Pimicikamak is one of many First Nations communities preparing to research the grounds of a former residential school.

The community worked with a researcher to identify the full and partial names of 85 children it says died while attending the facility in the area, also known as Cross Lake.

The community discovered this information last year. About a dozen children identified were only called “boy” or “girl”, says David Monias.

“It was really devastating. We were happy to have (the names), but it triggered a lot of things for us […] because when you read these things, it has an effect on you,” he testified.

Previously, the community was aware of 30 students who had died while attending school through documentation from the National Center for Truth and Reconciliation.

Two schools operated in the community which were both destroyed by fires, Monias said. The community is aware of the presence of a mass grave for children who died in one of the fires in 1930, he said. The National Center for Truth and Reconciliation documented the death of a teacher and 12 children.

A new school was rebuilt in 1940. In 1969 the schools were transferred to the provincial government.

Monias says there are plans to search the premises with ground-penetrating radar as well as review government, medical and religious data collection to develop a database of student names.

“We want to know how many children have gone to school here, how many have gone home and are there any other missing children? And if they are missing, where are they buried?, he said. We have to tell the whole story. »

The ground search, which has yet to begin, could last six months to a year, Monias said.

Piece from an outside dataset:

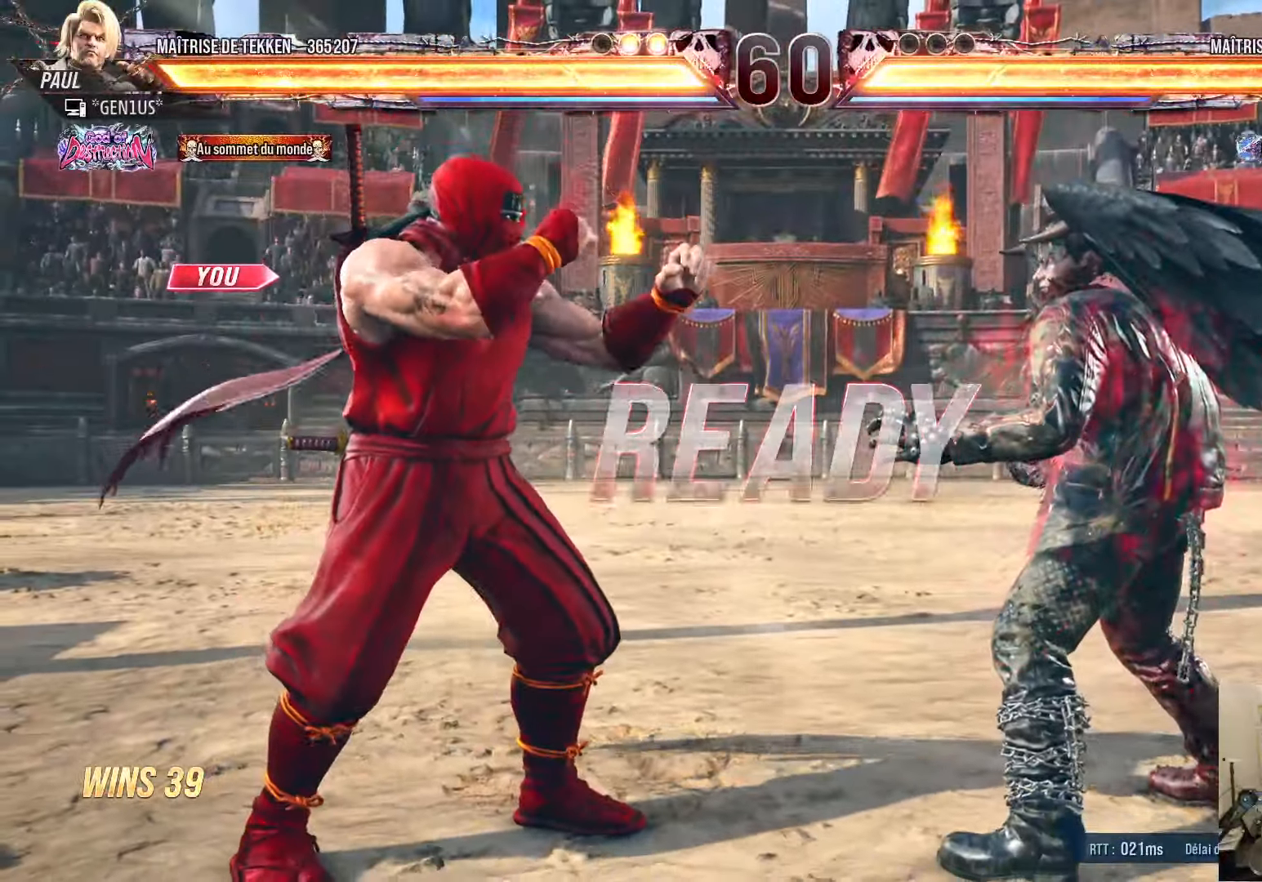
{"dt_ms": 500, "buttons": ["CROSS"], "left_stick": "center", "right_stick": "center", "events": []}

The community also plans to build a permanent monument to honor the memory of former students, including children from Cross Lake who attended other residential schools.

The First Nation is calling on all levels of government, as well as authorities from the Catholic Church in Manitoba and the Vatican, to join in the investigation.

The community sent a letter inviting the pope to visit Pimicikamak, Monias said. The pope has announced his intention to visit Canada, but no date has yet been announced.

The school operated from 1912 to 1969 and was the main boarding school in northern Manitoba.

The Residential Schools Resolution Health Support Program has a hotline to help survivors and their loved ones suffering from trauma evoked by the memory of past abuse. The number is 1-866-925-4419.